Recent investigations revealed that a malware campaign performed by unknown threat actors had distributed a trojanized version of the [.]NET app called dnSpy. Threat actors have yet again proven that nobody is safe from cyberattacks since they operated a malware campaign that terrorizes researchers, analysts, and developers.
The dnSpy is a prominent debugger and [.]NET assembly editor utilised by cybersecurity experts to decompile, alter, and debug [.] programs. Experts usually use these applications while studying and dissecting [.]NET malware and software.
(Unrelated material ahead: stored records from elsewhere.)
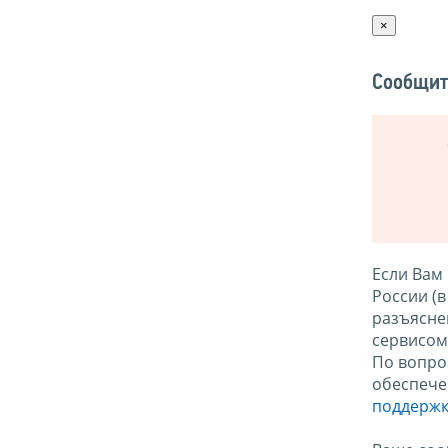
×
Сообщит
Если Вам
России (
разъясне
сервисо
По вопро
обеспече
поддержк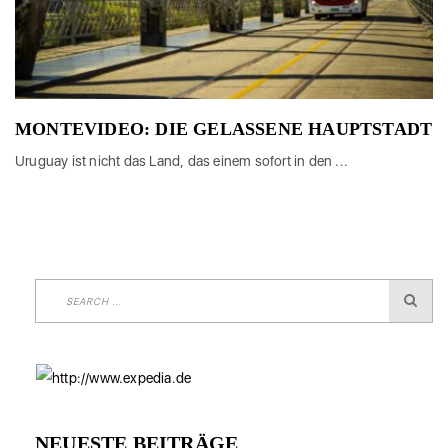
MONTEVIDEO: DIE GELASSENE HAUPTSTADT
Uruguay ist nicht das Land, das einem sofort in den ...
NEUESTE BEITRÄGE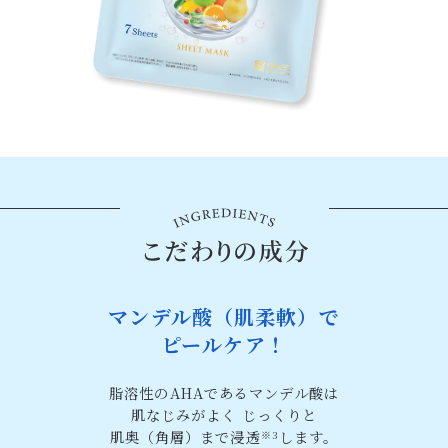
マンデル酸（肌柔軟）で
ピールケア！
脂溶性のAHAであるマンデル酸は
肌なじみがよく
じっくりと
肌奥（角層）まで浸透
します。
※3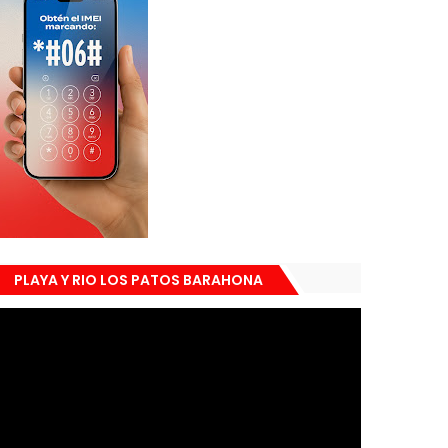
PLAYA Y RIO LOS PATOS BARAHONA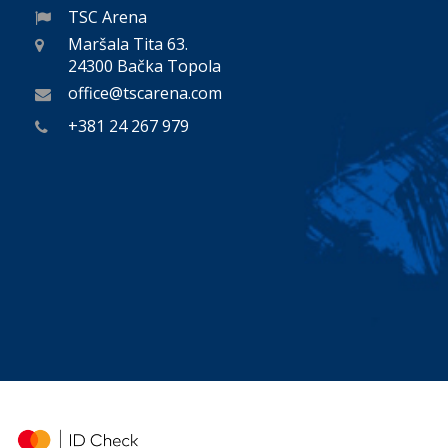
TSC Arena
Maršala Tita 63.
24300 Bačka Topola
office@tscarena.com
+381 24 267 979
The dnSpy software is not undergoing development anymore; however, the pioneer source code and new actively upgraded version are still available on GitHub.
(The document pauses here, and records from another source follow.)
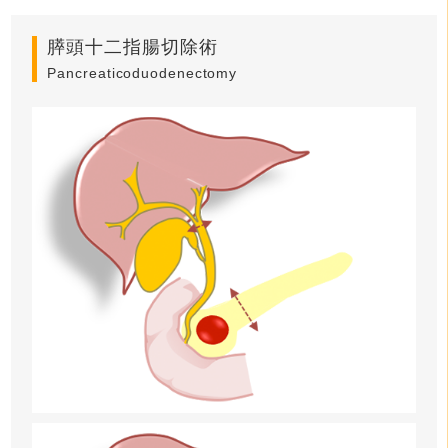
膵頭十二指腸切除術
Pancreaticoduodenectomy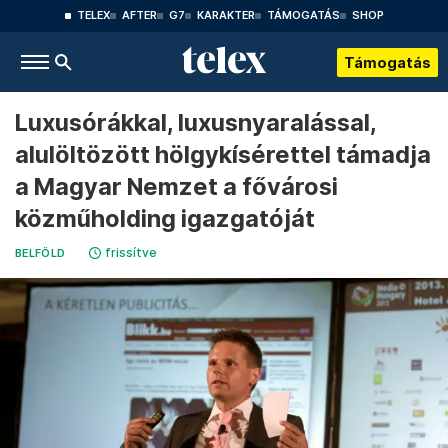
TELEX
AFTER
G7
KARAKTER
TÁMOGATÁS
SHOP
Támogatás
Luxusórákkal, luxusnyaralással,
alulöltözött hölgykísérettel támadja
a Magyar Nemzet a fővárosi
közműholding igazgatóját
frissítve
BELFÖLD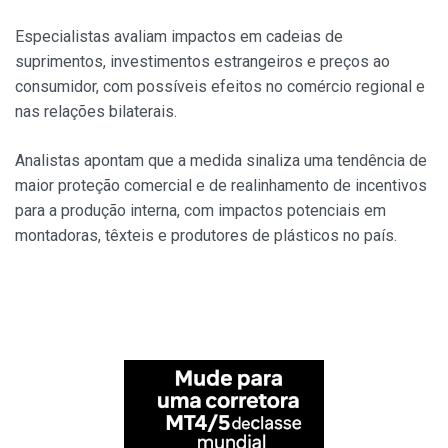
Especialistas avaliam impactos em cadeias de
suprimentos, investimentos estrangeiros e preços ao
consumidor, com possíveis efeitos no comércio regional e
nas relações bilaterais.
Analistas apontam que a medida sinaliza uma tendência de
maior proteção comercial e de realinhamento de incentivos
para a produção interna, com impactos potenciais em
montadoras, têxteis e produtores de plásticos no país.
The malware campaign that took advantage of the dnSpy also exploited GitHub.
A threat group developed a GitHub repository containing a compiled dnSpy version that installs a massive amount of malware. According to researchers, GitHub also includes clipboard hackers to steal cryptocurrency, Quasar Remote Access Trojan, crypto miner, spyware, and numerous unidentified payloads.
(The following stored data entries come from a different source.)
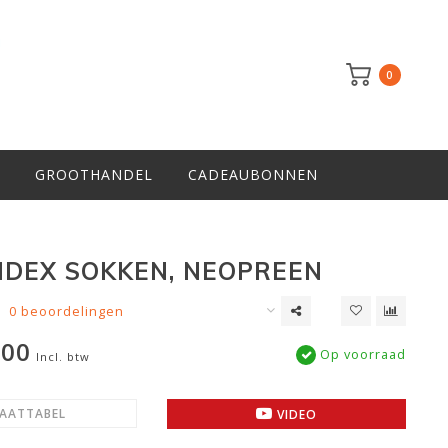
0
GROOTHANDEL
CADEAUBONNEN
NDEX SOKKEN, NEOPREEN
0 beoordelingen
,00
Op voorraad
Incl. btw
AATTABEL
VIDEO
Furthermore, the threat actors also developed a convincing professional website at dnSpy[.]net. They endorsed it via a formidable SEO campaign to get first results on various search engines like AOL, ask[.]com, Yahoo, Bing, Yandex, and Google Chrome.
The attacks conducted by developers and researchers are no longer new in the cybersecurity landscape. However, these actions by threat actors have been increasing exponentially for the last couple of years. In such onslaughts, the cybercriminals majorly aim to exfiltrate undisclosed source codes and vulnerabilities and obtain access to secretive and confidential networks from researchers and developers.
Cybersecurity experts know that they need to be wary of malicious clones of notable projects that install malware on their devices.
In the meantime, both the GitHub repository and the affiliated website are offline and under maintenance. However, the threat of clones for notable projects remains still up and running. This current campaign of the threat actors using dnSpy poses a significant risk as it distributes several payloads that can have catastrophic consequences for many targets.